New Delhi: Three in four Indians are yet to taste the fruits of economic growth—or indeed, its veggies.
Recent research published in the British medical journal Lancet calculates fruit and vegetable intake among people of different countries, on the basis of gross national income per person.
The research finds that the average global intake of fruits and vegetables is less than required levels—defined as at least two servings of fruits and three servings of vegetables per person per day. And affordability is a crucial factor behind the deficient intake.
In low-income countries, including India, only 27% of the population could have more than one serving of fruits per day.
The study is based on responses received from 157,000 adults aged 35-70 years in 18 countries and five continents between 1 January 2003 and 31 December 2013. The researchers considered 143,000 respondents as the rest did not report “plausible energy intake” in the range of 500-5,000 kilo calories per day.
The selected countries were taken from four groups: low income (Bangladesh, India, Pakistan, Zimbabwe); low-middle income (China, Colombia, Iran, Occupied Palestinian Territory); upper-middle income (Argentina, Brazil, Chile, Malaysia, Poland, Turkey, South Africa) and high-income (Canada, Sweden, United Arab Emirates).
Data collected by the researchers shows that the lower the average income of a country, the lower the average consumption of fruits and vegetables.
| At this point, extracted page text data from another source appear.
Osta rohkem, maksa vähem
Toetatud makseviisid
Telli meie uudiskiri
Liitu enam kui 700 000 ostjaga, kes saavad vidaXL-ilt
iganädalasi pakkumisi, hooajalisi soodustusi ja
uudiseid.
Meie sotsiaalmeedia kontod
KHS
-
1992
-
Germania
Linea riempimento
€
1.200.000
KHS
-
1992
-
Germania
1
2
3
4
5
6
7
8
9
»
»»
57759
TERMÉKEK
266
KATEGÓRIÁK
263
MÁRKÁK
For the entire cohort, and bottom three income-group countries, consumption levels are lower than the required number of servings.
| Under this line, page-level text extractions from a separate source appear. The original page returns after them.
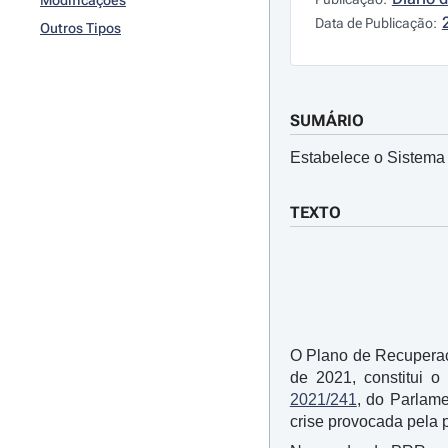
Modificações
Data de Publicação:
Outros Tipos
SUMÁRIO
Estabelece o Sistema
TEXTO
O Plano de Recuperaç
de 2021, constitui 
2021/241
, do Parlame
crise provocada pela 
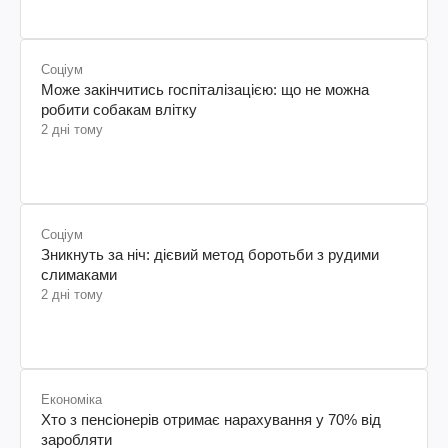
Соціум
Може закінчитись госпіталізацією: що не можна
робити собакам влітку
2 дні тому
Соціум
Зникнуть за ніч: дієвий метод боротьби з рудими
слимаками
2 дні тому
Економіка
Хто з пенсіонерів отримає нарахування у 70% від
заробляти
Both price levels and prices as a proportion of overall income levels are to blame for the lower consumption levels in poorer countries. In purchasing power parity terms, vegetables are cheapest in low-income countries while fruits are the most expensive. However, the real difference lies in the cost of one serving of fruit or vegetable as a share of income per household. These values for low-income countries are in multiples of 19 and 50 for vegetables and fruits in comparison with their respective levels in high-income countries.As is to be expected, low-income countries have the highest share of population that cannot afford the required servings of fruits and vegetables.
How difficult would it be to bridge this gap? It would be a gigantic task in low-income countries, as more than half of the households’ income would have to be spent to achieve these consumption levels. The requirement drops to less than 2% for high-income countries. The income requirements are higher in rural areas than urban areas.
The study’s findings help us contextualize an earlier Plainfacts article which showed that increase in fruit and vegetable consumption in India (a low-income country) has been much less than the increase in China (a low-middle income country). This is despite the fact that India’s horticultural production has almost tripled since 1991-92.
The paper quotes an earlier Lancet study which showed that the lack of enough fruits and vegetables in the diet was responsible for 1.7 million deaths globally. It also says that increasing their availability and affordability is crucial to improving quality of diet of most people in low-income and low-middle income countries.
There has been big debate in India on the increasing gap between poverty estimates and average calorie intake levels. The majority view holds that declines in calorie intakes should not be taken as an indicator of worsening income levels. This consensus notwithstanding, concerns remain about the alarming level of malnutrition in the country. The glaring deficiency of fruits and vegetables in Indian diets is another pointer to the poor quality of diet of the average Indian.